Al netto degli equilibri interni, però, è proprio l’uscita dell’ex Rottamatore a tener banco al Nazareno. Zingaretti non lo ha nascosto: “Più della scissione, la nascita del governo ci pone delle domande nuove rispetto alla dinamica congressuale, chiediamo a tutte e a tutti di starci, apriamo porte e finestre” ha detto, sottolineando che “convivono tra noi idee diverse, dobbiamo trovare tra noi vie nuove, senza drammatizzare. Io sono segretario da sette mesi – ha aggiunto – noi tutti insieme abbiamo fatto delle scelte, insieme abbiamo reagito alla retorica dell’inutilità del Pd. In questi sette mesi noi non ci siamo fatti dettare l’agenda, perché insieme abbiamo affrontato le elezioni europee con il massimo dell’apertura“. Per quanto riguarda i rapporti con i nuovi alleati di governo, il segretario è stato chiaro: “C’è il tema di come prendere le misure a M5s: non dobbiamo contemplare le differenze, fotografarle come ha fatto il governo precedente – ha sottolineato – Noi dobbiamo avere un approccio unitario che affronta le differenze e ci si catapulta dentro. E dobbiamo verificare in ogni territorio la possibilità di questo campo, ma si deve basare sulla praticabilità di un processo – ha spiegato – I rischi ci sono tutti ma vedo le possibilità. È un passaggio stretto ma abbiamo diviso due populismi che insieme erano molto pericolosi”.

Per quanto riguarda la scissione di Renzi, Zingaretti ha parlato di “scelta sbagliata” perché “tra i motivi sta il fatto che di fronte all’enormità dei problemi è sbagliata e antiquata la divisione dei compiti, uno copre di qua e uno di li. Semmai serve più Pd, cuore pulsante delle culture per un di più di innovazione“. Quella del segretario è una posizione molto simile a quella di Lorenzo Guerini.
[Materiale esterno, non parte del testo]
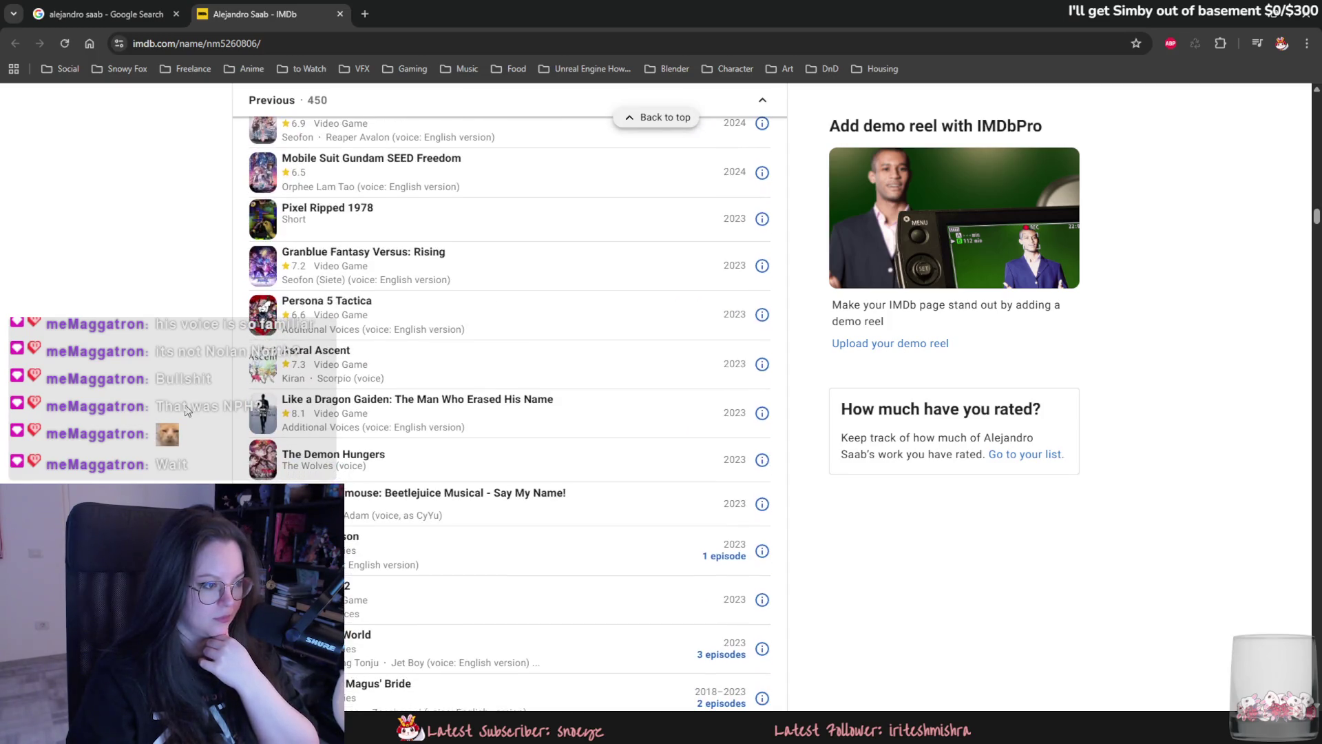
scroll(188, 411, "down", 4)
Il ministro della Difesa, con un passato da renziano osservante e un presente da membro convinto del Pd, ha raccontato che “di fronte a questa scissione non possiamo fare spallucce e interpretarla come segno del destino. Chi oggi è in difficoltà sui territori – ha detto – va ascoltato per raccogliere le sue inquietudini evitando di favorire sentimenti e decisioni diverse”. Dopo aver raccontato il suo personale disagio per l’accaduto e sottolineato che lo stesso disagio l’aveva vissuto quando fu Bersani a uscire dal Pd, Guerini ha bocciato l’iniziativa di Renzi: “Questa scissione credo sia un errore imperdonabile. L’ho detto fin dall’inizio – ha sottolineato – Sbagliata perché non ne capisco le ragioni politiche, sbagliata perché indebolisce il nostro campo e un errore perché trovo sbagliata una divisione dei compiti che va contro la natura e l’identità stessa del Pd”. La scissione, ha insistito “ha avuto effetti che forse non si sono ancora dispiegati del tutto, in particolare sui territori. A chi critica le correnti ricordo che se non ci fosse stata una corrente forte gli effetti sarebbero stati ben peggiori”.

Per quanto riguarda il futuro prossimo del partito, Guerini è stato chiaro: “Siamo in una fase straordinaria: in un mese siamo passati dall’opposizione al governo e abbiamo subito una scissione – ha spiegato – Ritengo imprudente aprire un congresso straordinario ma occorre dare il senso che affrontiamo questa fase con strumenti straordinari. È una fase che oggettivamente cancella l’esito del congresso”. “Ora però è necessario aprire una fase nuova – ha proseguito il ministro – sui contenuti e sullo strumento. Coi 5 stelle abbiamo idee diverse, differenze che non scompaiono all’improvviso. Per questo dobbiamo fare uno sforzo corale per questa fase. Occorre rinnovare lo strumento, la velocità delle scelte, puntare sul coinvolgimento come valore essenziale per affrontare la sfida”.